▸ **AUFGABE 1**
Welche Bands wurden laut der Plattenkritik zu Mobina Galore vor 15 Jahren gefeiert?
▸ **AUFGABE 2**
Setze die Plattenkritik zu Mobina Galore nach ihrem letzten Satz fort.

▸ **AUSZUG**
___

Samstag, 15. April 2017

Mobina Galore – Feeling Disconnected (Gunner Records)

In Sachen Gleichberechtigung und Emanzipation hat sich sicherlich in den letzten Jahren viel positives getan, der Punkrock bleibt aber irgendwie weiterhin eine sehr männlich dominierte Angelegenheit – vor 15 Jahren feierten wir Bands wie TILT und Dover und fragten uns, warum nicht mehr tolle Bands mit weiblichem Gesang aktiv sind. Und heute? Sieht es nicht viel besser aus – was man eben schon daran merkt, dass man bei Mobina Galore zuerst darauf hinweist, dass hier zwei Frauen tollen Punkrock spielen. Müsste man ja gar nicht erwähnen, wäre es selbstverständlich.

___

▸ **QUELLENMATERIAL**
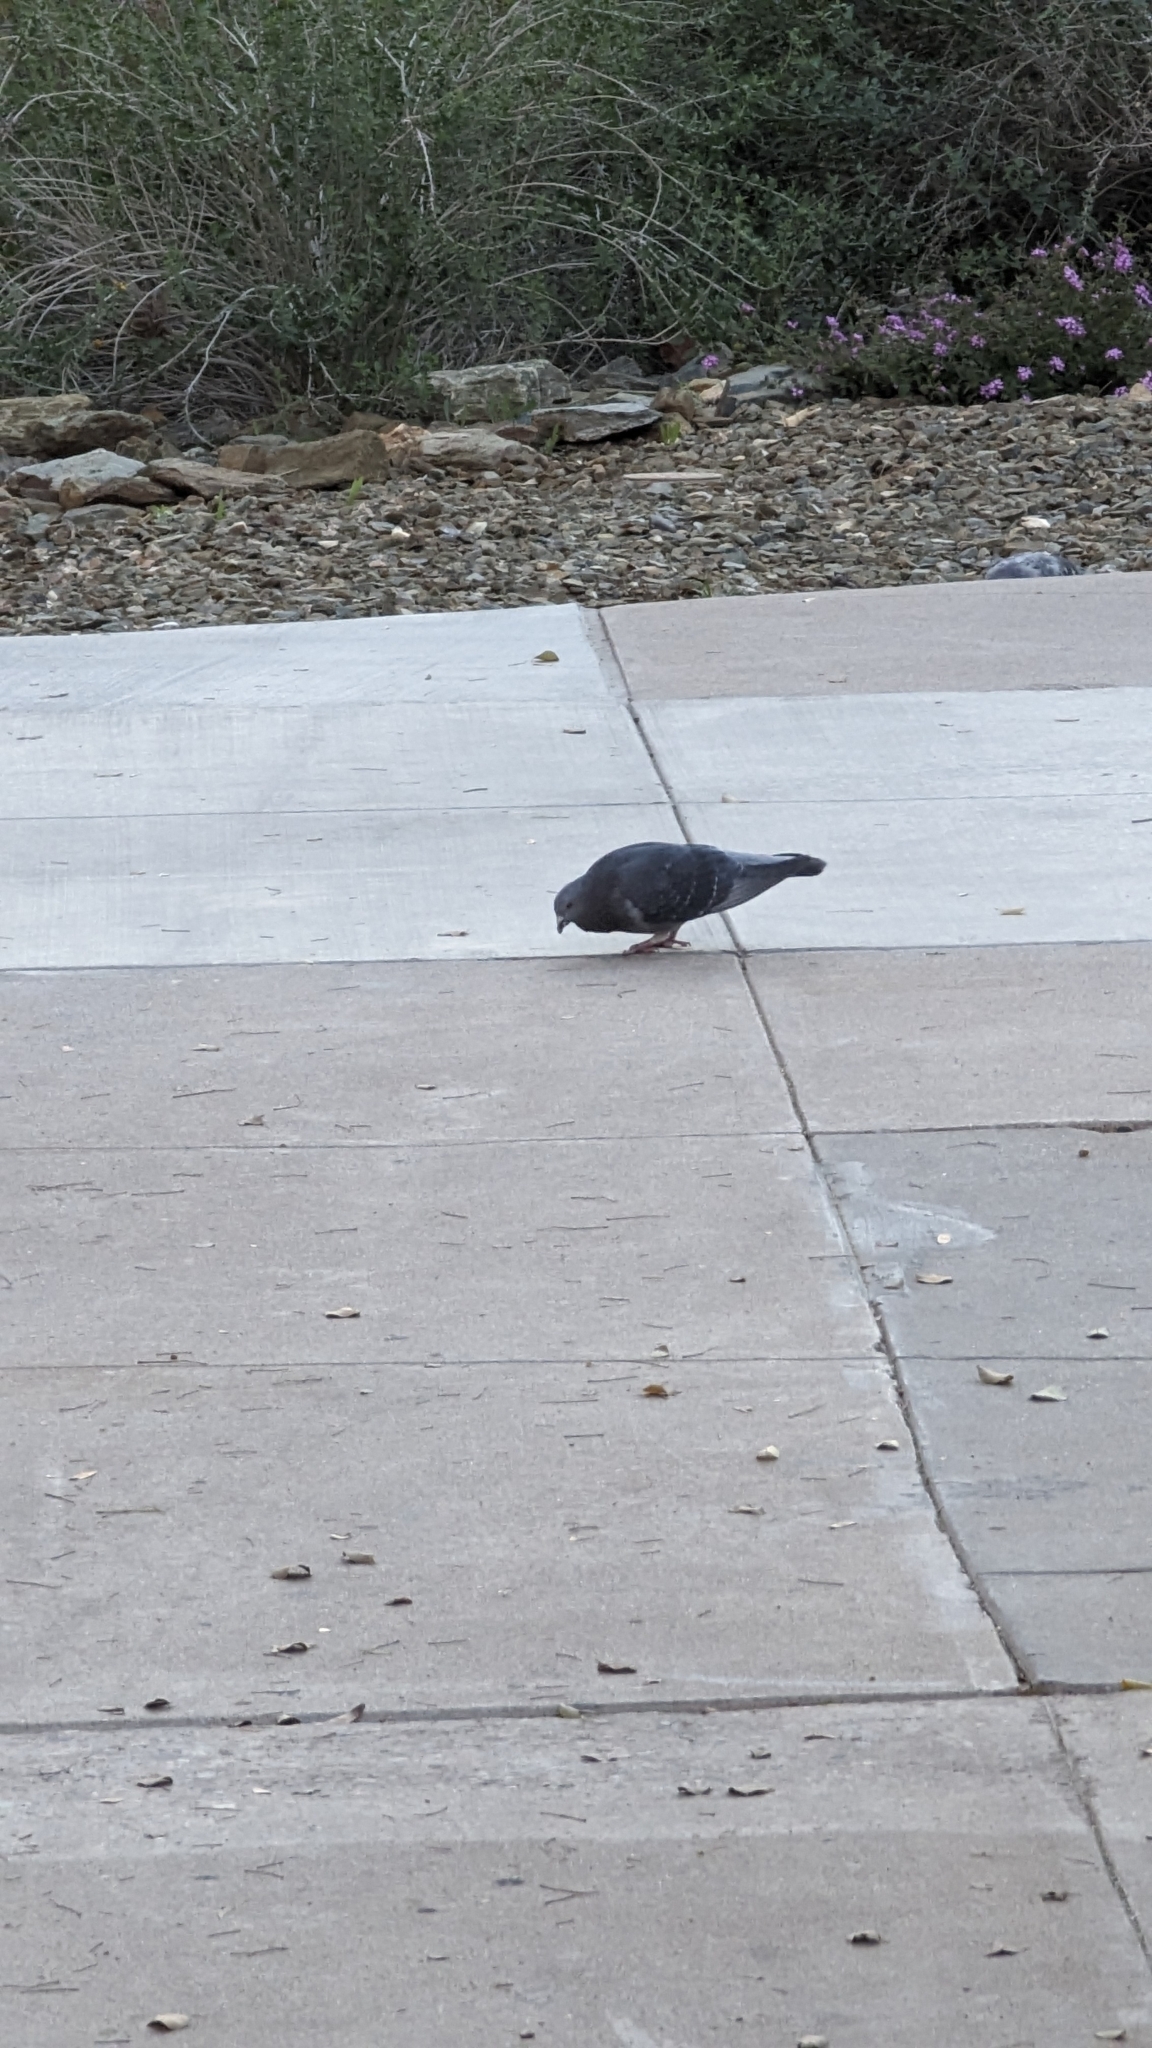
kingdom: Animalia
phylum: Chordata
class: Aves
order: Columbiformes
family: Columbidae
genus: Columba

___

▸ **ERWARTETE ANTWORT 1**
TILT und Dover.

▸ **ERWARTETE ANTWORT 2**
Wie auch immer: „Feeling Disconnected“ mag textlich einige unschöne Trennungs-und Einsamkeits-Momente verarbeiten, ist aus Hörer-Sicht aber eine durch und durch tolle Angelegenheit – vor allem die ersten Songs auf dem Album begeistern. „Start All Over“ ist hymnisch und energetisch und rotzt und rockt sich in die Gehörgänge, „Suffer“ ist eine straighte Ansage, „Vancouver“ vielleicht etwas repetitiv, aber trotzdem Against Me!-tauglich und hymnisch, und auch „Nervous Wreck“ reißt mit. Danach sind die Songs immer noch gut, aber oft halt eher positiver Durchschnitt, mit einigen Garagen- und Rock-Momenten. Trotzdem: Tolle Band, tolles Album.